Reproduce the entries from the line containing "умерла от лучевой болезни и сопутствующих" through the line containing "ёбаной матери, а возможно и сильнее.", replacing every "лодки" with "субмарины" and leaving all other text unchanged.

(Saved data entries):

==================================================

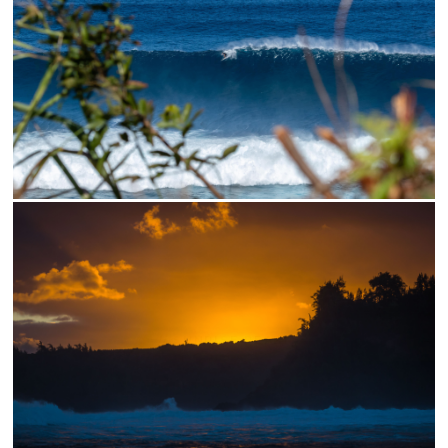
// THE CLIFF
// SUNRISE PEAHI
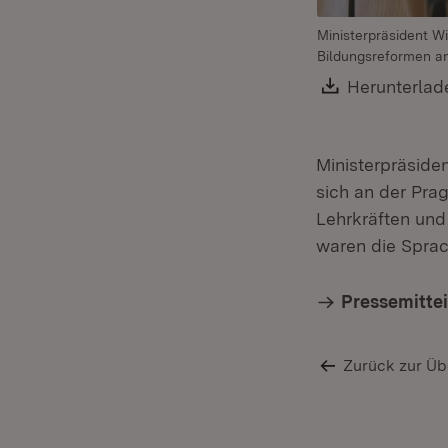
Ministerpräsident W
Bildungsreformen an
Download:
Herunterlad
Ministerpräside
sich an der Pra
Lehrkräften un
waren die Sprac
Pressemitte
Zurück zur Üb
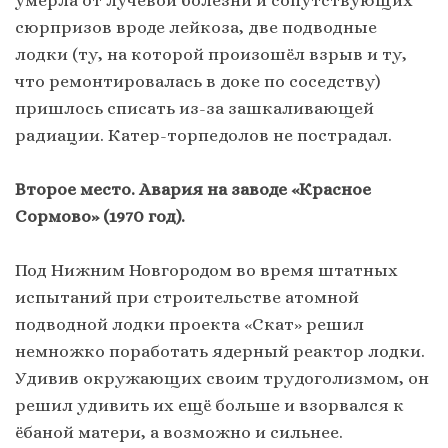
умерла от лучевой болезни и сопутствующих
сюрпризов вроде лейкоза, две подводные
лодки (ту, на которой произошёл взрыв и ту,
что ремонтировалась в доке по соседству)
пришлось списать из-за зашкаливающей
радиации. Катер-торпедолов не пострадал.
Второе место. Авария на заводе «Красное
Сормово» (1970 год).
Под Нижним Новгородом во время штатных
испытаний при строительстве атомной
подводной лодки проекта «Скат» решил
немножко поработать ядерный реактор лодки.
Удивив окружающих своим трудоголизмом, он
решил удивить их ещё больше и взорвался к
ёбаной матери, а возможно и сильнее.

==================================================

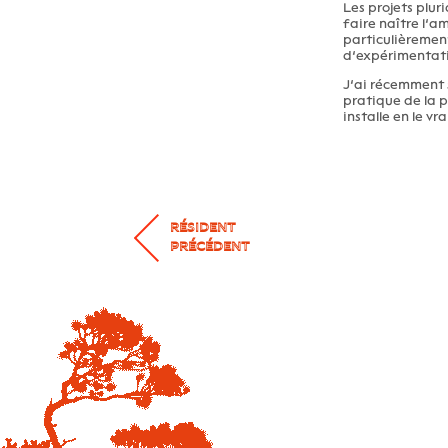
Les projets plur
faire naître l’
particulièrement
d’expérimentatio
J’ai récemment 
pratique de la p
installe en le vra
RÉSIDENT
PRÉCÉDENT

==================================================

(EXERCISE SOLUTION):
умерла от лучевой болезни и сопутствующих
сюрпризов вроде лейкоза, две подводные
субмарины (ту, на которой произошёл взрыв и ту,
что ремонтировалась в доке по соседству)
пришлось списать из-за зашкаливающей
радиации. Катер-торпедолов не пострадал.
Второе место. Авария на заводе «Красное
Сормово» (1970 год).
Под Нижним Новгородом во время штатных
испытаний при строительстве атомной
подводной субмарины проекта «Скат» решил
немножко поработать ядерный реактор субмарины.
Удивив окружающих своим трудоголизмом, он
решил удивить их ещё больше и взорвался к
ёбаной матери, а возможно и сильнее.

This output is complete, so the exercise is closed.